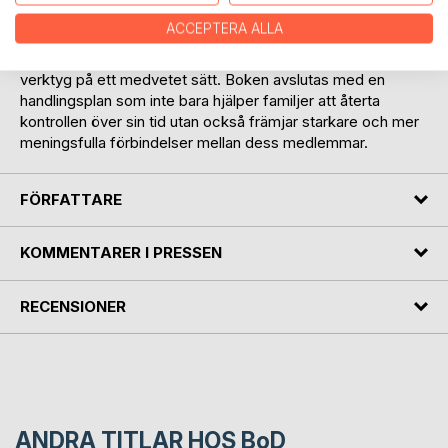
betonar närvaro och samvaro. Atterling tar även upp viktiga
ACCEPTERA ALLA
överväganden inför framtiden, såsom hur föräldrar kan
utrusta sina barn med färdigheter för att hantera digitala
verktyg på ett medvetet sätt. Boken avslutas med en
handlingsplan som inte bara hjälper familjer att återta
kontrollen över sin tid utan också främjar starkare och mer
meningsfulla förbindelser mellan dess medlemmar.
FÖRFATTARE
KOMMENTARER I PRESSEN
RECENSIONER
ANDRA TITLAR HOS
BoD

○ ○ ○ ○

• _Description of the task_
Set down the records again verbatim, with no pictures.

• _Exercise solution_
betonar närvaro och samvaro. Atterling tar även upp viktiga
ACCEPTERA ALLA
överväganden inför framtiden, såsom hur föräldrar kan
utrusta sina barn med färdigheter för att hantera digitala
verktyg på ett medvetet sätt. Boken avslutas med en
handlingsplan som inte bara hjälper familjer att återta
kontrollen över sin tid utan också främjar starkare och mer
meningsfulla förbindelser mellan dess medlemmar.
FÖRFATTARE
KOMMENTARER I PRESSEN
RECENSIONER
ANDRA TITLAR HOS
BoD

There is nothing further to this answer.